Under certain (unfortunate) conditions you can end up with what ought to be a monaural track (from a single microhone) recorded to TWO tracks ("Left" and "Right" "stereo") exactly out-of-phase. So, if you listen to the final mix in "stereo" ti will sound reasonably "normal". But if you play it back in monaural, those out-of phase tracks will almost completely CANCEL each other out, and you will get exactly the symptoms you are describing.

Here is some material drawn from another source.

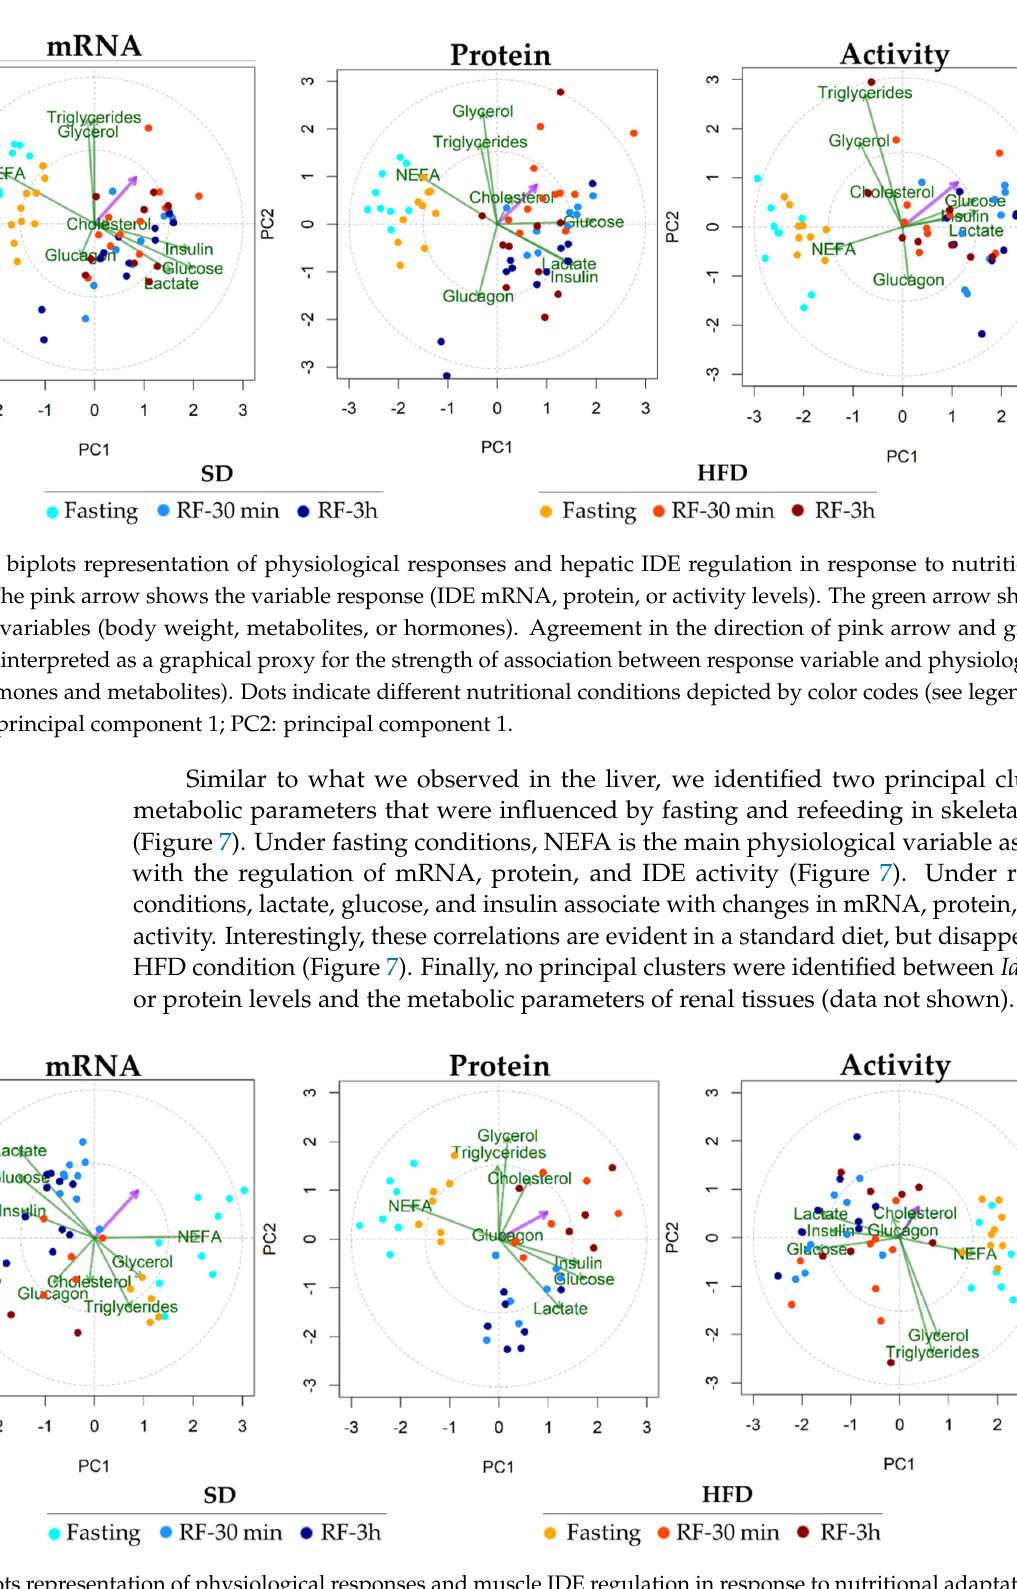
Figure 7. Biplots representation of physiological responses and muscle IDE regulation in response to nutritional adaptations. The pink arrow shows the variable response (IDE mRNA, protein levels, or activity). The green arrow shows physiological variables (body weight, metabolites, or hormones). Agreement in the direction of the pink arrow and green arrows can be interpreted as a graphical proxy for strength of association between response variable and physiological variables (hormones and metabolites). Dots indicate different nutritional conditions depicted by color codes (see legend in Figure). PC1: principal component 1; PC2: principal component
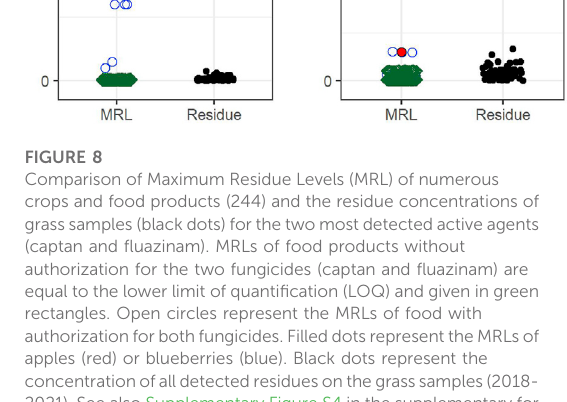
2021). See also Supplementary Figure S4 in the supplementary for other active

The solution is to NEVER NEVER EVER use a "stereo" recording of a single microphone. Pick EITHER the Left channel, OR the Right channel, and immediately DISCARD the redundant (and potentially out-of-phase) track. If you do this faithfully, you will never have this problem again.

Jon Fairhurst
February 23rd, 2015, 06:32 PM
Just a guess...

The "sometimes" thing might have to do with systems having a center channel. When it's played back on a two channel system, the signal will be low in the sweet spot and will sound relatively normal when walking around. If the audio is routed to the center channel of a 5.1 system, it will be cancelled electronically, rather than acoustically, and will be eliminated no matter the listening position.

...or, it sounds great on systems where the front channels happen to be wired out of phase. :)

Bruce Watson
February 23rd, 2015, 08:43 PM
99% of the time this comes from using "stereo" tracks for the dialog (or voice-over or whatever).

This. Famous cause of head scratching.